A Vision of Britain through Time provides the following description of Blacon-cum-Crabhall [sic] from John Marius Wilson's Imperial Gazetteer of England and Wales of 1870-72:

"BLACON-CUM-CRABHALL, a township in the parishes of Holy Trinity, St. Oswald, and Backford, Cheshire; near the Ellesmere canal and the Chester and Holyhead railway, 2 miles WSW of Chester. Acres, 1,115. Real property: £1,927. Population: 69. Houses: 13."
the following text is based on an article in Wikipedia

Blacon was originally known as Blakon Hill and was owned by the Marquess of Crewe. The civil parish of Blacon-cum-Crabwall was formed in 1923, and on 1 April 1936, under the Cheshire County Review Order, 1936, most of the parish was transferred to Chester County Borough with the remainder going to the neighbouring parish of Mollington.

Blacon is a now large suburb in Cheshire, England situated adjacent to the Welsh border and is located on a hill, one mile to the north-west of, and overlooking Chester. The village is built on what was previously farming land and is surrounded by open countryside. Blacon has views across to the city centre of Chester and to the Welsh hills some twenty miles to the west. Other nearby places include Saughall to the north, Newtown-by-Chester to the north-east, Upton-by-Chester and to the east, the village of Mollington.

Crabwall Hall

Crabwall Hall is a former country house, later a hotel, in the village of Mollington.

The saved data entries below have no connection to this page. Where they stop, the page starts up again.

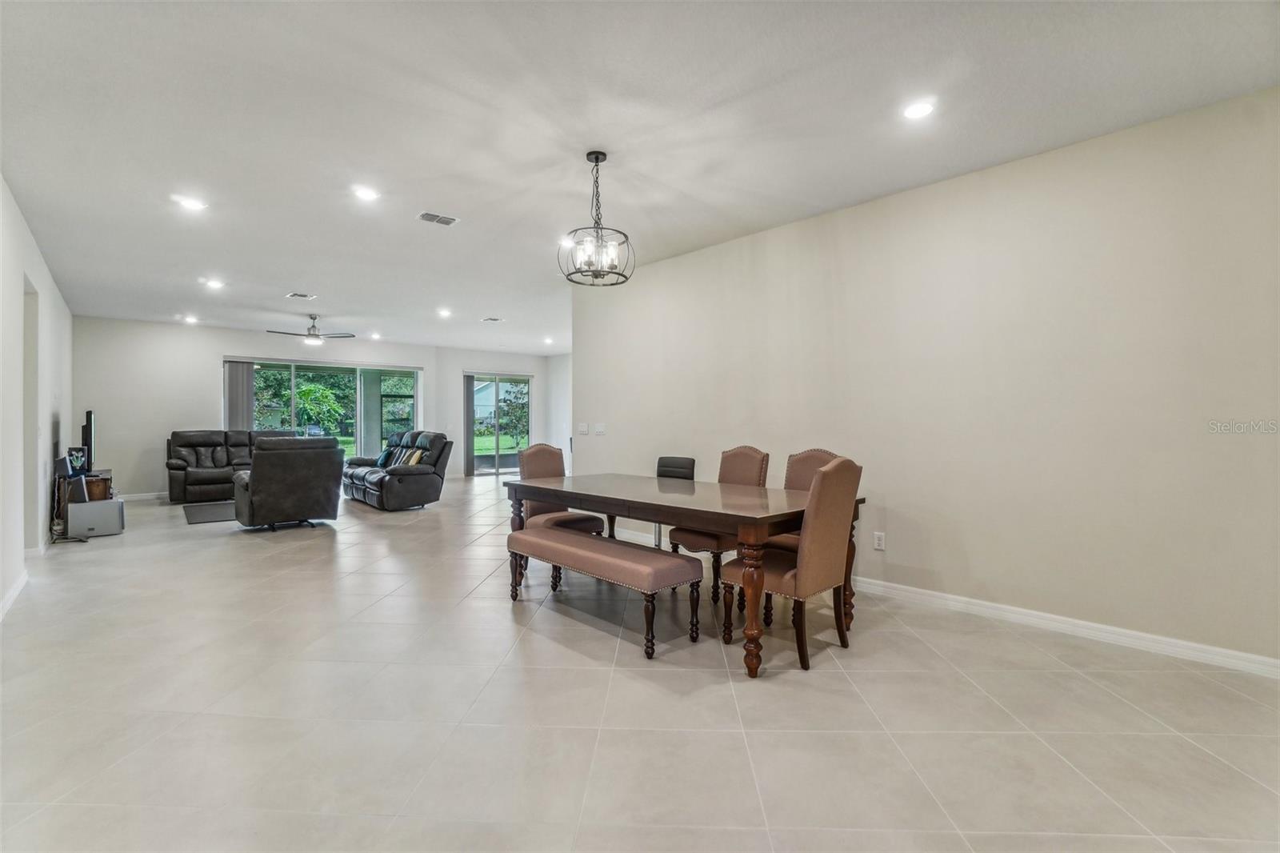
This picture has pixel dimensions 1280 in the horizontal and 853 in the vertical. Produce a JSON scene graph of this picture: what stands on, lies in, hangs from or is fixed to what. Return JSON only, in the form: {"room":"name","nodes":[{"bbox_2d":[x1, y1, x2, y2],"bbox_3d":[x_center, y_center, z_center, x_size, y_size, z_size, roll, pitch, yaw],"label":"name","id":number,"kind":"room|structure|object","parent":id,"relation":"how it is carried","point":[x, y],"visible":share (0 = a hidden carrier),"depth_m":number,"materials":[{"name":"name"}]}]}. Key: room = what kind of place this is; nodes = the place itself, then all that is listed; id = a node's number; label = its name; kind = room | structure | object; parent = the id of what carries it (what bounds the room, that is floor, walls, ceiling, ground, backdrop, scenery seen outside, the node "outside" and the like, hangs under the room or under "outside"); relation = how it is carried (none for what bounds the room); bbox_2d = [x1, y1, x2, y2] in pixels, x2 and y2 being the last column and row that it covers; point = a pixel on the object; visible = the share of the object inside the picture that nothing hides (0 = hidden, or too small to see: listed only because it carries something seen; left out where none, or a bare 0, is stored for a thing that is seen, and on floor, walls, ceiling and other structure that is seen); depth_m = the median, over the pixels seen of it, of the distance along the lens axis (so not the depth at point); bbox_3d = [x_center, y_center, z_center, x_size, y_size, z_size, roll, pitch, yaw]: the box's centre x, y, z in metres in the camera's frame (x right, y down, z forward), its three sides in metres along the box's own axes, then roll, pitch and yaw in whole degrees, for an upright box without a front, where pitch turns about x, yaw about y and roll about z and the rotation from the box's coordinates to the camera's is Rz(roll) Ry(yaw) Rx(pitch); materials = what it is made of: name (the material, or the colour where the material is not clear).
{"room":"dining room","nodes":[
{"label":"dining room","id":0,"kind":"room"},
{"bbox_2d":[0,174,75,621],"bbox_3d":[-3.936,-0.226,3.108,0.153,2.808,10.828,0,0,-43],"label":"left wall","id":1,"kind":"structure","parent":0,"point":[18,217],"depth_m":4.28,"materials":[{"name":"white paint"}]},
{"bbox_2d":[0,568,28,621],"bbox_3d":[-2.897,1.137,2.126,0.018,0.095,5.936,0,0,-43],"label":"baseboard","id":2,"kind":"structure","parent":1,"relation":"attached to","point":[11,598],"depth_m":3.62,"materials":[{"name":"white paint"}]},
{"bbox_2d":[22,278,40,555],"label":"doorway","id":3,"kind":"object","parent":1,"relation":"in","point":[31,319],"visible":0.39,"depth_m":4.68,"materials":[{"name":"white paint"}]},
{"bbox_2d":[73,316,551,496],"bbox_3d":[-5.429,-0.251,10.554,7.829,2.815,0.195,0,0,-43],"label":"back wall","id":4,"kind":"structure","parent":0,"point":[222,349],"depth_m":8.82,"materials":[{"name":"white paint"}]},
{"bbox_2d":[117,490,169,500],"bbox_3d":[-6.968,1.091,9.021,4.355,0.094,0.015,0,0,-43],"label":"baseboard","id":5,"kind":"structure","parent":4,"relation":"attached to","point":[141,496],"depth_m":8.32,"materials":[{"name":"white paint"}]},
{"bbox_2d":[223,360,255,430],"bbox_3d":[-7.071,-0.046,9.407,0.458,2.169,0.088,0,0,-43],"label":"vertical blind","id":6,"kind":"object","parent":4,"relation":"attached to","point":[239,391],"visible":0.57,"depth_m":9.38,"materials":[{"name":"grey fabric"}]},
{"bbox_2d":[228,357,419,455],"bbox_3d":[-5.844,-0.040,10.120,3.030,2.194,0.115,0,0,-43],"label":"sliding glass door","id":7,"kind":"structure","parent":4,"relation":"in","point":[384,386],"depth_m":10.10,"materials":[{"name":"glass"}]},
{"bbox_2d":[463,375,475,475],"bbox_3d":[-3.799,-0.005,11.839,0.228,2.152,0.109,0,0,-43],"label":"vertical blind","id":8,"kind":"object","parent":4,"relation":"attached to","point":[470,386],"visible":0.86,"depth_m":11.81,"materials":[{"name":"grey fabric"}]},
{"bbox_2d":[469,372,531,475],"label":"sliding glass door","id":9,"kind":"structure","parent":4,"relation":"in","point":[487,470],"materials":[{"name":"glass"}]},
{"bbox_2d":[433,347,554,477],"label":"far right wall","id":10,"kind":"structure","parent":0,"point":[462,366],"depth_m":11.59,"materials":[{"name":"white paint"}]},
{"bbox_2d":[545,352,572,471],"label":"far right wall","id":11,"kind":"structure","parent":0,"point":[559,394],"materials":[{"name":"white paint"}]},
{"bbox_2d":[0,471,1279,852],"bbox_3d":[-1.239,1.234,5.405,7.858,0.107,12.803,0,0,-43],"label":"floor","id":12,"kind":"structure","parent":0,"point":[722,705],"depth_m":2.19,"materials":[{"name":"tile"}]},
{"bbox_2d":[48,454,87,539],"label":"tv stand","id":13,"kind":"object","parent":12,"relation":"on","point":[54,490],"visible":0.65,"depth_m":5.45,"materials":[{"name":"black"}]},
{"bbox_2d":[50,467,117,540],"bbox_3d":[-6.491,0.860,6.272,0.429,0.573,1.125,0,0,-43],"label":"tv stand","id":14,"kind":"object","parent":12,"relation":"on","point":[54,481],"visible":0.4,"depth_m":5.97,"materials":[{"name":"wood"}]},
{"bbox_2d":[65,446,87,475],"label":"picture frame","id":15,"kind":"object","parent":14,"relation":"on","point":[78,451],"visible":0.92,"depth_m":5.89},
{"bbox_2d":[80,409,95,472],"bbox_3d":[-6.834,0.188,6.648,0.188,0.755,1.058,0,0,-43],"label":"television","id":16,"kind":"object","parent":14,"relation":"on","point":[89,414],"visible":0.86,"depth_m":6.36,"materials":[{"name":"black plastic"}]},
{"bbox_2d":[64,498,125,538],"bbox_3d":[-5.836,0.980,5.731,0.398,0.358,0.458,0,0,-43],"label":"subwoofer","id":17,"kind":"object","parent":12,"relation":"on","point":[114,503],"visible":0.94,"depth_m":5.58,"materials":[{"name":"metal"}]},
{"bbox_2d":[84,474,111,501],"bbox_3d":[-6.144,0.698,6.006,0.298,0.226,0.308,0,0,-43],"label":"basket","id":18,"kind":"object","parent":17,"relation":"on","point":[94,496],"visible":0.73,"depth_m":5.92,"materials":[{"name":"brown wood"}]},
{"bbox_2d":[181,500,236,523],"bbox_3d":[-5.410,1.142,7.302,1.209,0.015,1.585,0,0,-43],"label":"rug","id":19,"kind":"object","parent":12,"relation":"on","point":[206,518],"visible":0.59,"depth_m":6.95,"materials":[{"name":"grey carpet"}]},
{"bbox_2d":[164,428,299,502],"bbox_3d":[-6.376,0.607,8.714,2.042,1.066,0.932,0,0,-43],"label":"reclining sofa","id":20,"kind":"object","parent":12,"relation":"on","point":[178,476],"visible":0.52,"depth_m":8.20,"materials":[{"name":"leather"}]},
{"bbox_2d":[234,434,341,531],"bbox_3d":[-4.089,0.622,6.230,1.009,1.052,1.041,0,0,-43],"label":"recliner","id":21,"kind":"object","parent":12,"relation":"on","point":[274,478],"visible":0.98,"depth_m":5.88,"materials":[{"name":"leather"}]},
{"bbox_2d":[343,429,452,510],"bbox_3d":[-3.767,0.624,8.242,1.009,1.045,2.382,0,0,-43],"label":"reclining loveseat","id":22,"kind":"object","parent":12,"relation":"on","point":[406,474],"visible":0.88,"depth_m":7.61,"materials":[{"name":"leather"}]},
{"bbox_2d":[376,446,391,466],"bbox_3d":[-4.074,0.506,8.533,0.220,0.306,0.404,0,0,-43],"label":"throw pillow","id":23,"kind":"object","parent":22,"relation":"on","point":[384,456],"visible":0.72,"depth_m":8.42,"materials":[{"name":"teal fabric"}]},
{"bbox_2d":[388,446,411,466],"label":"throw pillow","id":24,"kind":"object","parent":22,"relation":"on","point":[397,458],"visible":0.67,"depth_m":7.92,"materials":[{"name":"fabric"}]},
{"bbox_2d":[404,448,423,465],"bbox_3d":[-3.227,0.502,7.592,0.207,0.307,0.383,0,0,-43],"label":"throw pillow","id":25,"kind":"object","parent":22,"relation":"on","point":[414,461],"visible":0.63,"depth_m":7.49,"materials":[{"name":"fabric"}]},
{"bbox_2d":[516,444,603,535],"bbox_3d":[-0.668,0.663,4.377,0.510,1.045,0.571,0,0,-43],"label":"dining chair","id":26,"kind":"object","parent":12,"relation":"on","point":[534,466],"visible":0.47,"depth_m":4.38,"materials":[{"name":"fabric"}]},
{"bbox_2d":[507,526,704,658],"bbox_3d":[-0.281,0.954,3.288,0.396,0.461,1.460,0,0,-43],"label":"bench","id":27,"kind":"object","parent":12,"relation":"on","point":[670,560],"visible":0.99,"depth_m":2.99,"materials":[{"name":"brown fabric"}]},
{"bbox_2d":[654,455,694,550],"bbox_3d":[0.158,0.719,4.480,0.495,0.906,0.525,0,0,35],"label":"dining chair","id":28,"kind":"object","parent":12,"relation":"on","point":[687,461],"visible":0.3,"depth_m":4.58,"materials":[{"name":"black leather"}]},
{"bbox_2d":[507,471,866,674],"bbox_3d":[0.163,0.799,3.530,1.075,0.773,2.220,0,0,-43],"label":"dining table","id":29,"kind":"object","parent":12,"relation":"on","point":[720,513],"visible":0.83,"depth_m":2.98,"materials":[{"name":"brown wood"}]},
{"bbox_2d":[665,447,768,607],"bbox_3d":[0.560,0.673,3.855,0.578,1.018,0.505,0,0,-43],"label":"dining chair","id":30,"kind":"object","parent":12,"relation":"on","point":[747,466],"visible":0.49,"depth_m":3.77,"materials":[{"name":"brown"}]},
{"bbox_2d":[723,454,863,674],"bbox_3d":[0.811,0.672,2.867,0.491,1.024,0.597,0,0,-43],"label":"dining chair","id":31,"kind":"object","parent":12,"relation":"on","point":[830,476],"visible":0.95,"depth_m":2.68,"materials":[{"name":"brown fabric"}]},
{"bbox_2d":[761,447,844,616],"bbox_3d":[1.027,0.675,3.519,0.564,1.021,0.514,0,0,-43],"label":"dining chair","id":32,"kind":"object","parent":12,"relation":"on","point":[820,456],"visible":0.25,"depth_m":3.61,"materials":[{"name":"brown fabric"}]},
{"bbox_2d":[0,0,1279,351],"bbox_3d":[-1.355,-1.680,5.405,7.638,0.113,12.611,0,0,-43],"label":"ceiling","id":33,"kind":"structure","parent":0,"point":[289,274],"depth_m":2.86,"materials":[{"name":"white paint"}]},
{"bbox_2d":[172,194,208,210],"bbox_3d":[-3.288,-1.633,3.909,0.193,0.010,0.193,0,0,-43],"label":"recessed light","id":34,"kind":"object","parent":33,"relation":"in","point":[191,202],"visible":0.99,"depth_m":3.90,"materials":[{"name":"white"}]},
{"bbox_2d":[181,313,199,322],"bbox_3d":[-6.954,-1.664,8.259,0.207,0.051,0.211,0,0,-43],"label":"recessed light","id":35,"kind":"object","parent":33,"relation":"in","point":[191,319],"visible":0.99,"depth_m":8.24,"materials":[{"name":"white"}]},
{"bbox_2d":[201,276,224,289],"bbox_3d":[-4.916,-1.645,6.153,0.207,0.025,0.208,0,0,-43],"label":"recessed light","id":36,"kind":"object","parent":33,"relation":"in","point":[214,284],"visible":0.98,"depth_m":6.14,"materials":[{"name":"white"}]},
{"bbox_2d":[285,291,315,298],"bbox_3d":[-4.255,-1.639,6.693,0.277,0.013,0.236,0,0,-43],"label":"ceiling vent","id":37,"kind":"object","parent":33,"relation":"attached to","point":[294,294],"visible":0.99,"depth_m":6.68,"materials":[{"name":"white metal"}]},
{"bbox_2d":[265,314,355,345],"bbox_3d":[-4.900,-1.443,8.019,1.171,0.420,1.169,0,0,-43],"label":"ceiling fan","id":38,"kind":"object","parent":33,"relation":"hanging from","point":[314,326],"visible":0.99,"depth_m":7.93,"materials":[{"name":"metal"}]},
{"bbox_2d":[351,184,380,201],"bbox_3d":[-1.965,-1.670,3.825,0.188,0.010,0.189,0,0,-43],"label":"recessed light","id":39,"kind":"object","parent":33,"relation":"in","point":[366,192],"visible":0.98,"depth_m":3.81,"materials":[{"name":"white"}]},
{"bbox_2d":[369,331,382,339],"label":"recessed light","id":40,"kind":"object","parent":33,"relation":"in","point":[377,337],"visible":0.99,"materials":[{"name":"white"}]},
{"bbox_2d":[416,211,459,225],"bbox_3d":[-1.584,-1.623,4.171,0.282,0.013,0.207,0,0,-43],"label":"ceiling vent","id":41,"kind":"object","parent":33,"relation":"in","point":[444,220],"visible":0.99,"depth_m":4.16,"materials":[{"name":"white metal"}]},
{"bbox_2d":[436,307,452,317],"bbox_3d":[-2.850,-1.650,7.770,0.211,0.032,0.215,0,0,-43],"label":"recessed light","id":42,"kind":"object","parent":33,"relation":"in","point":[444,312],"visible":0.98,"depth_m":7.75,"materials":[{"name":"white"}]},
{"bbox_2d":[480,316,503,322],"bbox_3d":[-2.296,-1.668,8.340,0.296,0.021,0.308,0,0,-43],"label":"ceiling vent","id":43,"kind":"object","parent":33,"relation":"in","point":[494,319],"visible":0.99,"depth_m":8.31,"materials":[{"name":"white metal"}]},
{"bbox_2d":[541,336,554,343],"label":"recessed light","id":44,"kind":"object","parent":33,"relation":"in","point":[550,342],"visible":0.99,"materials":[{"name":"white"}]},
{"bbox_2d":[557,149,634,286],"bbox_3d":[-0.270,-1.276,3.278,0.456,0.771,0.457,0,0,-43],"label":"chandelier","id":45,"kind":"object","parent":33,"relation":"hanging from","point":[597,158],"visible":1,"depth_m":3.23,"materials":[{"name":"black metal"}]},
{"bbox_2d":[901,99,935,119],"bbox_3d":[1.435,-1.628,2.746,0.188,0.011,0.189,0,0,-43],"label":"recessed light","id":46,"kind":"object","parent":33,"relation":"in","point":[920,110],"visible":0.99,"depth_m":2.74,"materials":[{"name":"white"}]},
{"bbox_2d":[572,84,1279,670],"bbox_3d":[1.556,-0.210,4.038,0.147,2.795,6.494,0,0,-43],"label":"right wall","id":47,"kind":"structure","parent":0,"point":[908,562],"depth_m":3.18,"materials":[{"name":"paint"}]},
{"bbox_2d":[577,422,588,434],"bbox_3d":[-0.650,0.028,6.095,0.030,0.123,0.130,0,0,-43],"label":"light switch","id":48,"kind":"object","parent":47,"relation":"attached to","point":[585,429],"visible":0.99,"depth_m":6.09,"materials":[{"name":"white plastic"}]},
{"bbox_2d":[594,423,606,434],"bbox_3d":[-0.446,0.035,5.918,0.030,0.123,0.143,0,0,-43],"label":"light switch","id":49,"kind":"object","parent":47,"relation":"attached to","point":[599,431],"visible":0.98,"depth_m":5.91,"materials":[{"name":"white plastic"}]},
{"bbox_2d":[872,531,885,550],"bbox_3d":[1.683,0.810,3.755,0.011,0.122,0.078,0,0,-43],"label":"wall socket","id":50,"kind":"object","parent":47,"relation":"attached to","point":[878,543],"visible":0.98,"depth_m":3.75,"materials":[{"name":"white plastic"}]},
{"bbox_2d":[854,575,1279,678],"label":"baseboard","id":51,"kind":"structure","parent":47,"relation":"attached to","point":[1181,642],"depth_m":2.99,"materials":[{"name":"white paint"}]},
{"label":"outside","id":52,"kind":"structure","parent":0,"visible":0},
{"bbox_2d":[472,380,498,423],"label":"house","id":53,"kind":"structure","parent":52,"point":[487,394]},
{"bbox_2d":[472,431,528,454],"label":"lawn","id":54,"kind":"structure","parent":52,"point":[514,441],"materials":[{"name":"green plant"}]},
{"label":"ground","id":55,"kind":"structure","parent":52,"visible":0},
{"bbox_2d":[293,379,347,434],"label":"tree","id":56,"kind":"object","parent":55,"relation":"on","point":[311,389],"visible":0.78,"materials":[{"name":"green plant"}]},
{"bbox_2d":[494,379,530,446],"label":"tree","id":57,"kind":"object","parent":55,"relation":"on","point":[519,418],"visible":0.63,"materials":[{"name":"green plant"}]}
]}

The present building dates from the 18th century. It replaced an early 17th-century house built for the Gamul family. The house was originally a "modest brick cottage" and it was refaced in the early 19th century. It is constructed in orange and yellow brick with red sandstone dressings. The roof is in Welsh slate and there are three brick chimneys. The building is in two storeys, with an entrance front of three bays. At the corners are octagonal towers. The central bay protrudes and forms a two-storey porch; it is supported by diagonal buttresses. The tops of the porch and towers are crenellated. The building is designated by English Heritage as a Grade II listed building.